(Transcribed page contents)
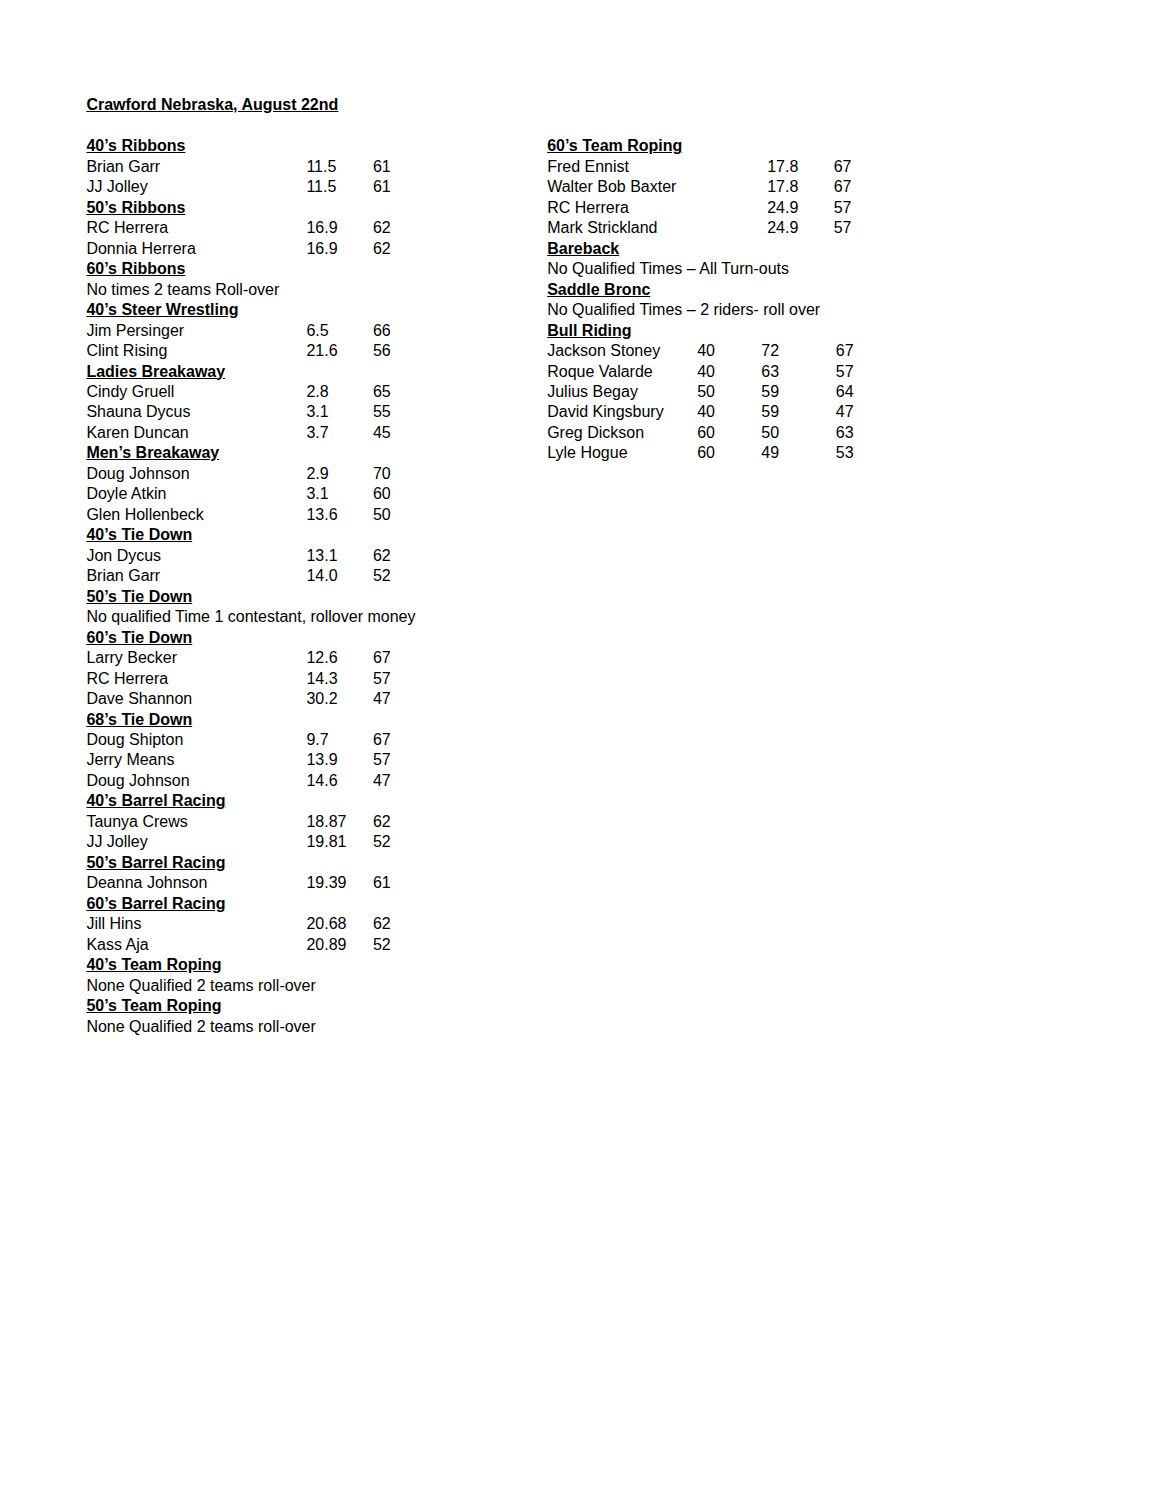Crawford Nebraska, August 22nd
40’s Ribbons
| Brian Garr | 11.5 | 61 |
| JJ Jolley | 11.5 | 61 |
50’s Ribbons
| RC Herrera | 16.9 | 62 |
| Donnia Herrera | 16.9 | 62 |
60’s Ribbons
No times 2 teams Roll-over
40’s Steer Wrestling
| Jim Persinger | 6.5 | 66 |
| Clint Rising | 21.6 | 56 |
Ladies Breakaway
| Cindy Gruell | 2.8 | 65 |
| Shauna Dycus | 3.1 | 55 |
| Karen Duncan | 3.7 | 45 |
Men’s Breakaway
| Doug Johnson | 2.9 | 70 |
| Doyle Atkin | 3.1 | 60 |
| Glen Hollenbeck | 13.6 | 50 |
40’s Tie Down
| Jon Dycus | 13.1 | 62 |
| Brian Garr | 14.0 | 52 |
50’s Tie Down
No qualified Time 1 contestant, rollover money
60’s Tie Down
| Larry Becker | 12.6 | 67 |
| RC Herrera | 14.3 | 57 |
| Dave Shannon | 30.2 | 47 |
68’s Tie Down
| Doug Shipton | 9.7 | 67 |
| Jerry Means | 13.9 | 57 |
| Doug Johnson | 14.6 | 47 |
40’s Barrel Racing
| Taunya Crews | 18.87 | 62 |
| JJ Jolley | 19.81 | 52 |
50’s Barrel Racing
| Deanna Johnson | 19.39 | 61 |
60’s Barrel Racing
| Jill Hins | 20.68 | 62 |
| Kass Aja | 20.89 | 52 |
40’s Team Roping
None Qualified 2 teams roll-over
50’s Team Roping
None Qualified 2 teams roll-over
60’s Team Roping
| Fred Ennist | 17.8 | 67 |
| Walter Bob Baxter | 17.8 | 67 |
| RC Herrera | 24.9 | 57 |
| Mark Strickland | 24.9 | 57 |
Bareback
No Qualified Times – All Turn-outs
Saddle Bronc
No Qualified Times – 2 riders- roll over
Bull Riding
| Jackson Stoney | 40 | 72 | 67 |
| Roque Valarde | 40 | 63 | 57 |
| Julius Begay | 50 | 59 | 64 |
| David Kingsbury | 40 | 59 | 47 |
| Greg Dickson | 60 | 50 | 63 |
| Lyle Hogue | 60 | 49 | 53 |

Work to be completed: What you return should be exactly the lines above, starting at the one with "14.3 | 57 |" and ending at the one with "20.68 | 62 |", and nothing else.

Task response:
| RC Herrera | 14.3 | 57 |
| Dave Shannon | 30.2 | 47 |
68’s Tie Down
| Doug Shipton | 9.7 | 67 |
| Jerry Means | 13.9 | 57 |
| Doug Johnson | 14.6 | 47 |
40’s Barrel Racing
| Taunya Crews | 18.87 | 62 |
| JJ Jolley | 19.81 | 52 |
50’s Barrel Racing
| Deanna Johnson | 19.39 | 61 |
60’s Barrel Racing
| Jill Hins | 20.68 | 62 |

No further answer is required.